No lo sé. Sólo sé lo que ocurrió. El capitán me dijo que había obrado mal, que había desobedecido a mis superiores, que mi actitud conllevaba penas de calabozo; el teniente intervino favorablemente añadiendo que mi salida de la fila había pasado desapercibida entre tanta gente. Fui perdonado en palabras del Capitán: “Por esta vez no te vamos a castigar –dijo- aunque la falta cometida es muy grave. Procura no dar lugar a otro espectáculo como este”.
“No señor; a sus órdenes”.
“El Señor dijo a Pablo en visión de noche: No temas, sino habla y no calles” (
Hechos 18:9).
Lo interpreté como dicho y escrito para mí.
Yo me libré de un castigo severo. Pero otros, no. Catorce años antes del incidente que acabo de relatar, un soldado Testigo de Jehová fue fusilado en Jaca, Aragón, por negarse a jurar la Bandera.
Antonio Gargallo Mejía, nacido en Madrid en 1918, fue convertido a los Testigos de Jehová cuando tenía 19 años. Poco después se vio obligado a ingresar en el Ejército de Franco. En el momento de jurar bandera comunicó a sus superiores que no podía hacerlo por un doble motivo. Sus creencias le impedían prestar juramento para defender a un gobierno “de este mundo” y tampoco podía participar de la ceremonia católica. Le amenazaron para que cambiase de opinión, pero no lo hizo y desertó tratando de huir a Francia por el puerto de Somport. Detenido en Canfranc, fue devuelto a su unidad. Un tribunal militar lo condenó a muerte. Fue fusilado el 18 de agosto de 1937, en plena guerra civil. Los sacerdotes católicos, capellanes castrenses, tuvieron noticias de la condena. Pero no levantaron un dedo para impedirla. “Un hereje menos”, pensarían.
Poco antes de morir Gargallo escribió una carta a su madre, a quien le decía: “Me han detenido y sin oírme siquiera me han condenado a muerte. Esta noche dejo de vivir en la tierra. No te aflijas ni llores, porque he obedecido a Dios.
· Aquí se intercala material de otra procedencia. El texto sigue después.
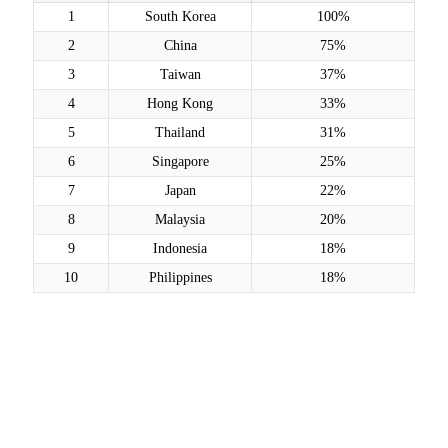
1
South Korea
100%
2
China
75%
3
Taiwan
37%
4
Hong Kong
33%
5
Thailand
31%
6
Singapore
25%
7
Japan
22%
8
Malaysia
20%
9
Indonesia
18%
10
Philippines
18%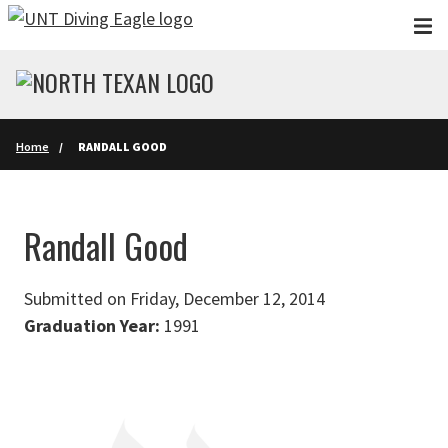
Skip to main content
Home
RANDALL GOOD
Randall Good
Submitted on Friday, December 12, 2014
Graduation Year:
1991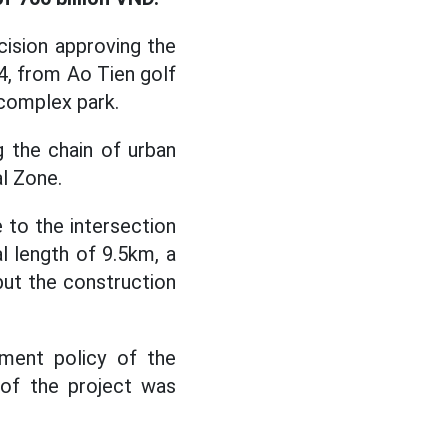
ision approving the
4, from Ao Tien golf
complex park.
 the chain of urban
al Zone.
 to the intersection
l length of 9.5km, a
but the construction
tment policy of the
 of the project was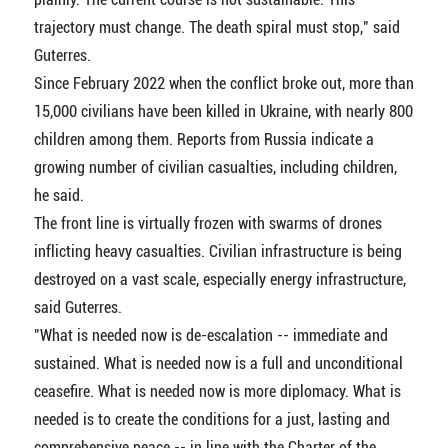
trajectory must change. The death spiral must stop," said
Guterres.
Since February 2022 when the conflict broke out, more than
15,000 civilians have been killed in Ukraine, with nearly 800
children among them. Reports from Russia indicate a
growing number of civilian casualties, including children,
he said.
The front line is virtually frozen with swarms of drones
inflicting heavy casualties. Civilian infrastructure is being
destroyed on a vast scale, especially energy infrastructure,
said Guterres.
"What is needed now is de-escalation -- immediate and
sustained. What is needed now is a full and unconditional
ceasefire. What is needed now is more diplomacy. What is
needed is to create the conditions for a just, lasting and
comprehensive peace -- in line with the Charter of the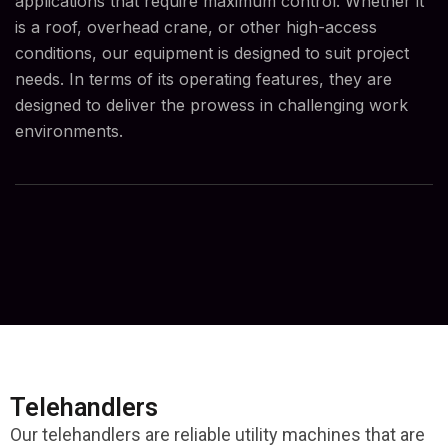
applications that require maximum control. Whether it
is a roof, overhead crane, or other high-access
conditions, our equipment is designed to suit project
needs. In terms of its operating features, they are
designed to deliver the prowess in challenging work
environments.
Telehandlers
Our telehandlers are reliable utility machines that are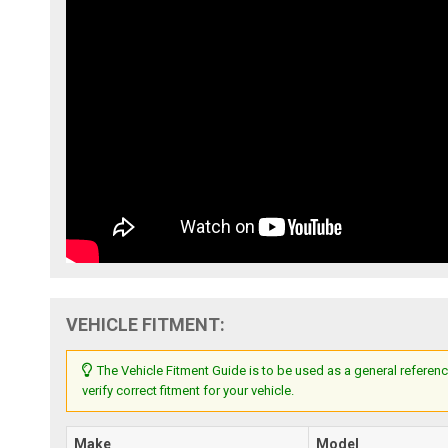
VEHICLE FITMENT:
The Vehicle Fitment Guide is to be used as a general referenc
verify correct fitment for your vehicle.
Make
Model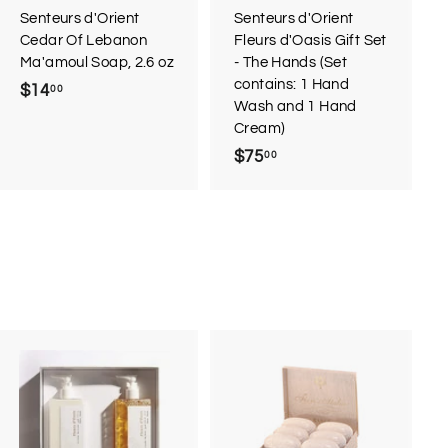
r
Senteurs d'Orient
Senteurs d'Orient
t
Cedar Of Lebanon
Fleurs d'Oasis Gift Set
Ma'amoul Soap, 2.6 oz
- The Hands (Set
contains: 1 Hand
$14
$
00
Wash and 1 Hand
1
Cream)
4
$75
$
00
.
7
0
5
0
.
0
0
A
d
d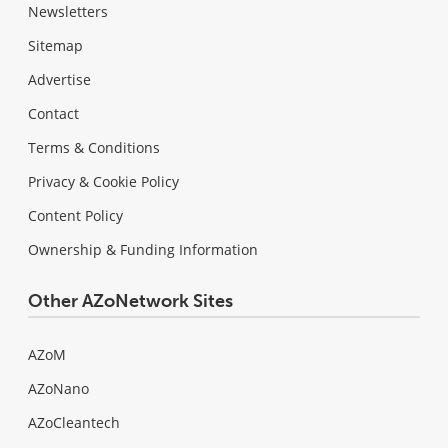
Newsletters
Sitemap
Advertise
Contact
Terms & Conditions
Privacy & Cookie Policy
Content Policy
Ownership & Funding Information
Other AZoNetwork Sites
AZoM
AZoNano
AZoCleantech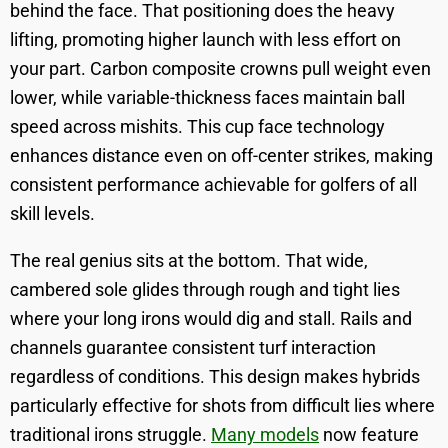
behind the face. That positioning does the heavy
lifting, promoting higher launch with less effort on
your part. Carbon composite crowns pull weight even
lower, while variable-thickness faces maintain ball
speed across mishits. This cup face technology
enhances distance even on off-center strikes, making
consistent performance achievable for golfers of all
skill levels.
The real genius sits at the bottom. That wide,
cambered sole glides through rough and tight lies
where your long irons would dig and stall. Rails and
channels guarantee consistent turf interaction
regardless of conditions. This design makes hybrids
particularly effective for shots from difficult lies where
traditional irons struggle.
Many models
now feature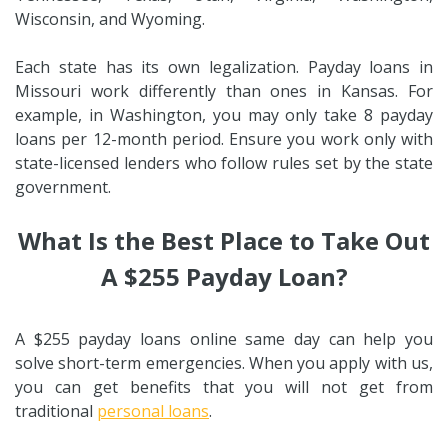
Wisconsin, and Wyoming.
Each state has its own legalization. Payday loans in
Missouri work differently than ones in Kansas. For
example, in Washington, you may only take 8 payday
loans per 12-month period. Ensure you work only with
state-licensed lenders who follow rules set by the state
government.
What Is the Best Place to Take Out
A $255 Payday Loan?
A $255 payday loans online same day can help you
solve short-term emergencies. When you apply with us,
you can get benefits that you will not get from
traditional
personal loans
.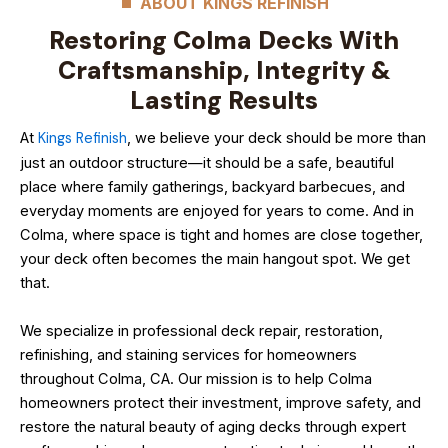
ABOUT KINGS REFINISH
Restoring Colma Decks With
Craftsmanship, Integrity &
Lasting Results
At
Kings Refinish
, we believe your deck should be more than
just an outdoor structure—it should be a safe, beautiful
place where family gatherings, backyard barbecues, and
everyday moments are enjoyed for years to come. And in
Colma, where space is tight and homes are close together,
your deck often becomes the main hangout spot. We get
that.
We specialize in professional deck repair, restoration,
refinishing, and staining services for homeowners
throughout Colma, CA. Our mission is to help Colma
homeowners protect their investment, improve safety, and
restore the natural beauty of aging decks through expert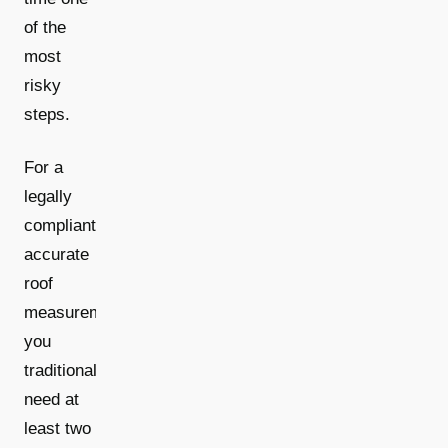
of the
most
risky
steps.
For a
legally
compliant,
accurate
roof
measurement,
you
traditionally
need at
least two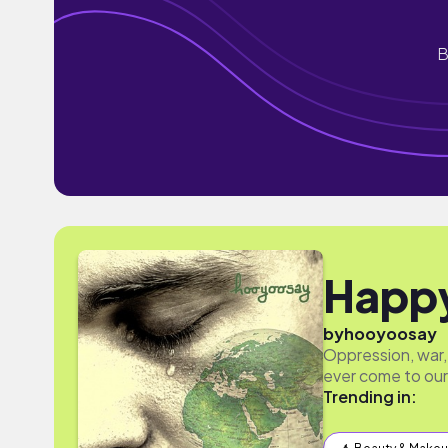
B
Happ
by
hooyoosay
Oppression, war,
ever come to our
Trending in: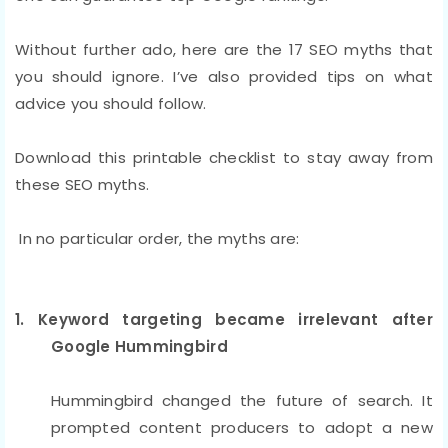
Without further ado, here are the 17 SEO myths that
you should ignore. I’ve also provided tips on what
advice you should follow.
Download this printable checklist to stay away from
these SEO myths.
In no particular order, the myths are:
1. Keyword targeting became irrelevant after
Google Hummingbird
Hummingbird changed the future of search. It
prompted content producers to adopt a new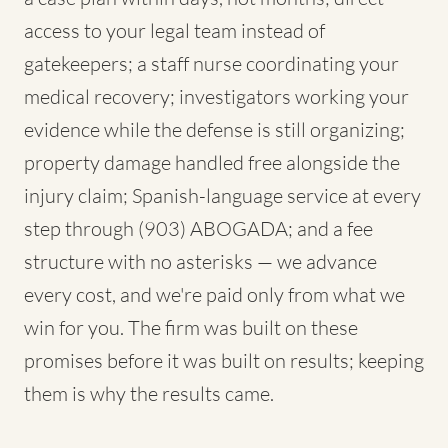
access to your legal team instead of
gatekeepers; a staff nurse coordinating your
medical recovery; investigators working your
evidence while the defense is still organizing;
property damage handled free alongside the
injury claim; Spanish-language service at every
step through (903) ABOGADA; and a fee
structure with no asterisks — we advance
every cost, and we're paid only from what we
win for you. The firm was built on these
promises before it was built on results; keeping
them is why the results came.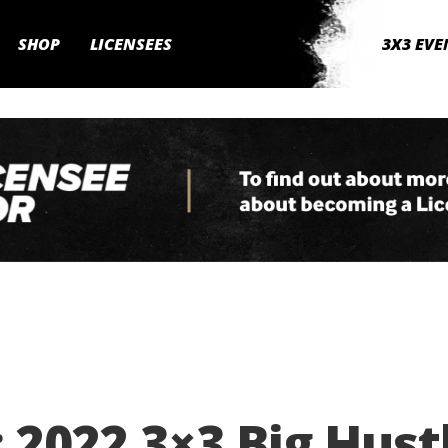
SHOP
LICENSEES
3X3 EVE
 2022 3×3 Big Hust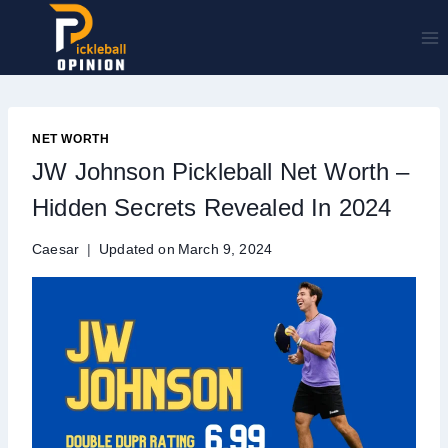
Skip
to
content
NET WORTH
JW Johnson Pickleball Net Worth –
Hidden Secrets Revealed In 2024
Caesar
Updated on
March 9, 2024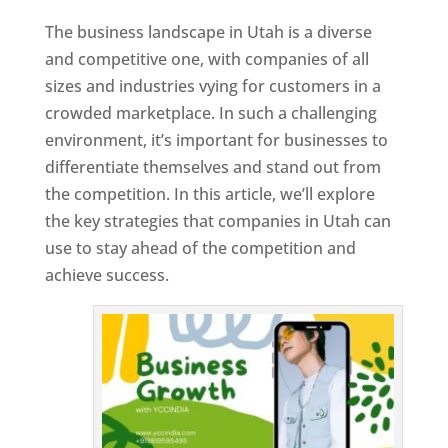
The business landscape in Utah is a diverse
and competitive one, with companies of all
sizes and industries vying for customers in a
crowded marketplace. In such a challenging
environment, it’s important for businesses to
differentiate themselves and stand out from
the competition. In this article, we’ll explore
the key strategies that companies in Utah can
use to stay ahead of the competition and
achieve success.
T
o
p
W
e
bs
it
e
D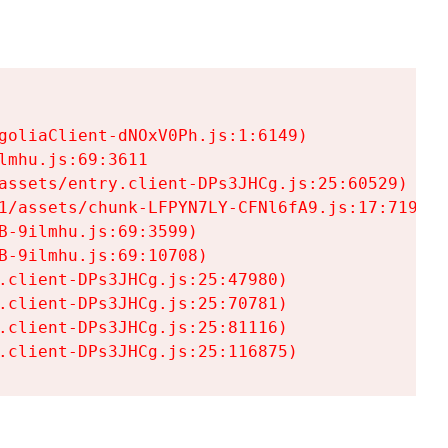
goliaClient-dNOxV0Ph.js:1:6149)

mhu.js:69:3611

assets/entry.client-DPs3JHCg.js:25:60529)

1/assets/chunk-LFPYN7LY-CFNl6fA9.js:17:7197)

-9ilmhu.js:69:3599)

-9ilmhu.js:69:10708)

.client-DPs3JHCg.js:25:47980)

.client-DPs3JHCg.js:25:70781)

.client-DPs3JHCg.js:25:81116)

.client-DPs3JHCg.js:25:116875)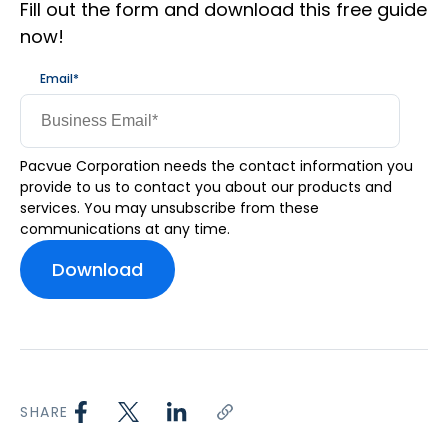
Fill out the form and download this free guide
now!
Email
*
Pacvue Corporation needs the contact information you
provide to us to contact you about our products and
services. You may unsubscribe from these
communications at any time.
SHARE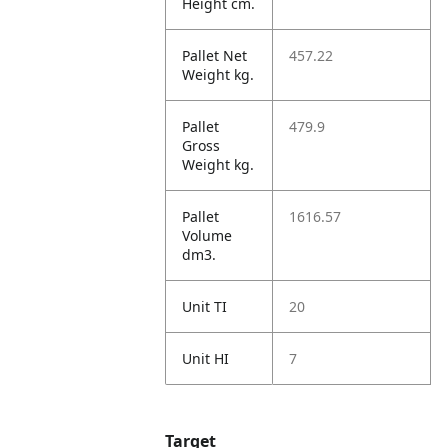
Height cm.
Pallet Net
457.22
Weight kg.
Pallet
479.9
Gross
Weight kg.
Pallet
1616.57
Volume
dm3.
Unit TI
20
Unit HI
7
Target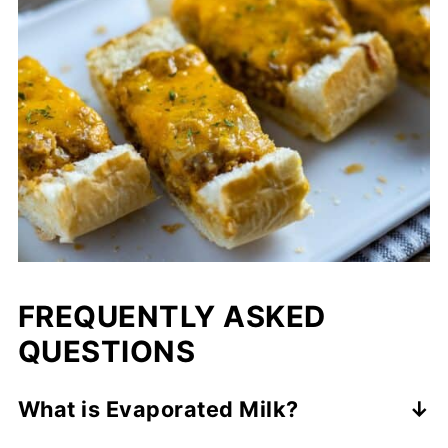
FREQUENTLY ASKED
QUESTIONS
What is Evaporated Milk?
If evaporated milk sounds weird to you, let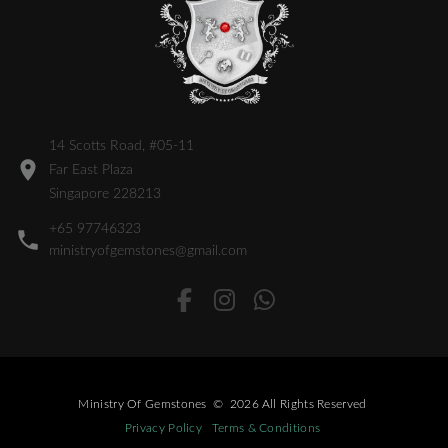
14 Scotts Road, #05-11
Far East Plaza
Singapore 228213
+65 97746323
ministryofgemstones@gmail.com
Ministry Of Gemstones
©
2026
All Rights Reserved
Privacy Policy
Terms & Conditions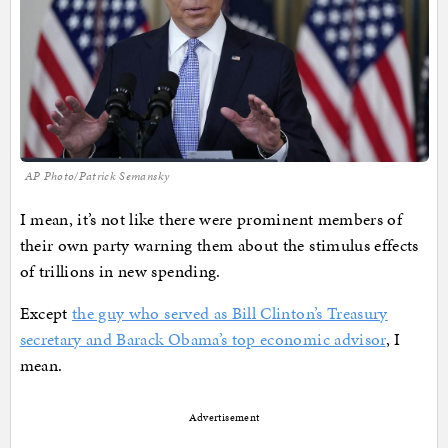
AP Photo/Patrick Semansky
I mean, it’s not like there were prominent members of
their own party warning them about the stimulus effects
of trillions in new spending.
Except
the guy who served as Bill Clinton’s Treasury
secretary and Barack Obama’s top economic advisor
, I
mean.
Advertisement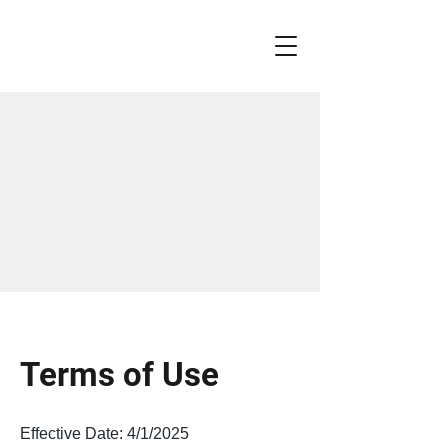
Terms of Use
Effective Date: 4/1/2025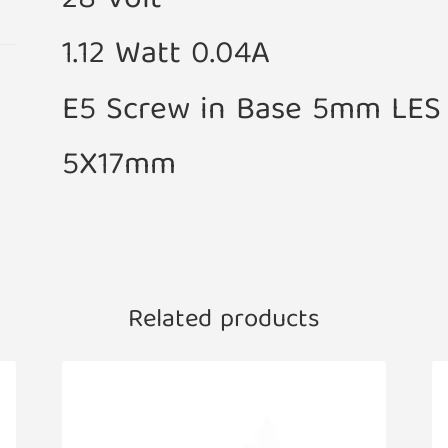
28 Volt
1.12 Watt 0.04A
E5 Screw in Base 5mm LES
5X17mm
Related products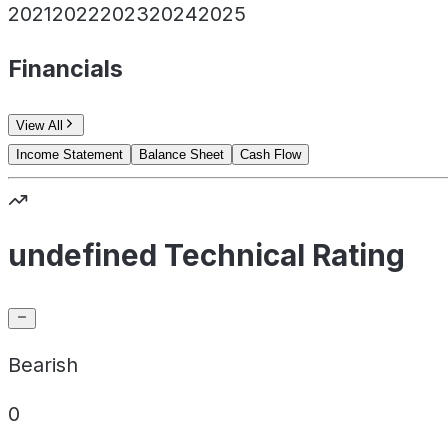
2021
2022
2023
2024
2025
Financials
View All
Income Statement
Balance Sheet
Cash Flow
undefined Technical Rating
Bearish
0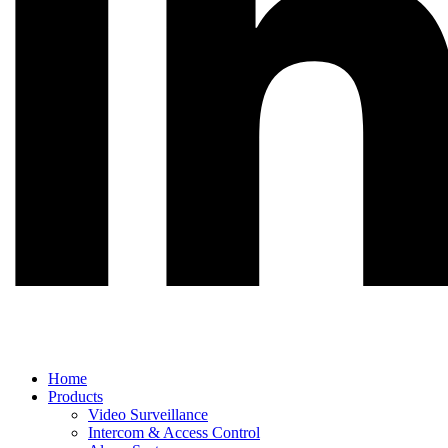
Main
Home
Menu
Products
Video Surveillance
Intercom & Access Control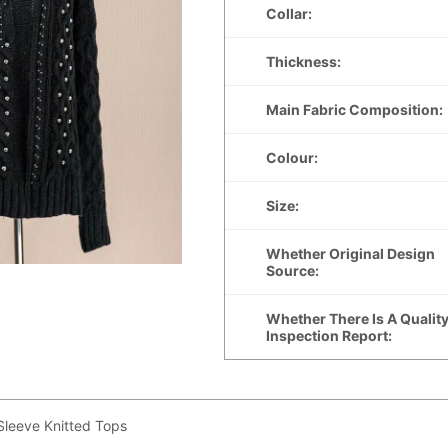
leeve Knitted Tops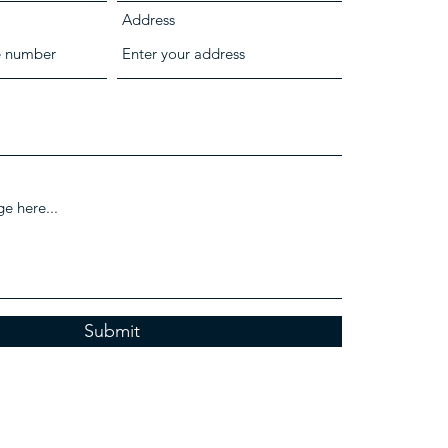
Address
Submit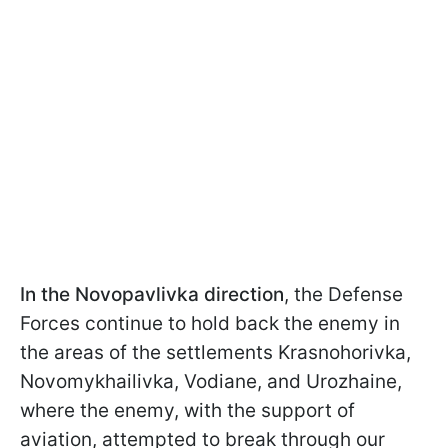
In the Novopavlivka direction
, the Defense
Forces continue to hold back the enemy in
the areas of the settlements Krasnohorivka,
Novomykhailivka, Vodiane, and Urozhaine,
where the enemy, with the support of
aviation, attempted to break through our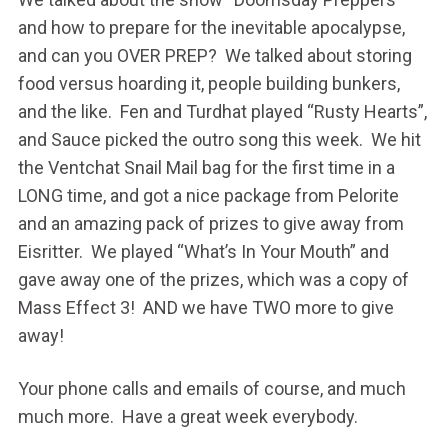
and how to prepare for the inevitable apocalypse,
and can you OVER PREP? We talked about storing
food versus hoarding it, people building bunkers,
and the like. Fen and Turdhat played “Rusty Hearts”,
and Sauce picked the outro song this week. We hit
the Ventchat Snail Mail bag for the first time in a
LONG time, and got a nice package from Pelorite
and an amazing pack of prizes to give away from
Eisritter. We played “What’s In Your Mouth” and
gave away one of the prizes, which was a copy of
Mass Effect 3! AND we have TWO more to give
away!
Your phone calls and emails of course, and much
much more. Have a great week everybody.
Después de todo, poco pierdo, porque si Dios quiere, pasaré a una nueva y mejor vida”.
Los soldados que componían el piquete de ejecución contaron después que camino a la ejecución, Antonio iba cantando himnos de alabanza al Señor..
En aquella España de los años cincuenta, unidos en matrimonio la sotana del cura y el uniforme del militar, los soldados protestantes padecieron un auténtico calvario. En los calabozos de los campamentos militares penaron durante años jóvenes Testigos de Jehová, Adventistas y fieles de otras denominaciones. Su único delito era no querer participar de la ceremonia católica en la Jura a la Bandera. La jerarquía de la Iglesia católica todavía no ha dado señales de arrepentimiento ni pedido perdón por los atropellos cometidos contra indefensos soldados que profesaban una fe distinta a la suya.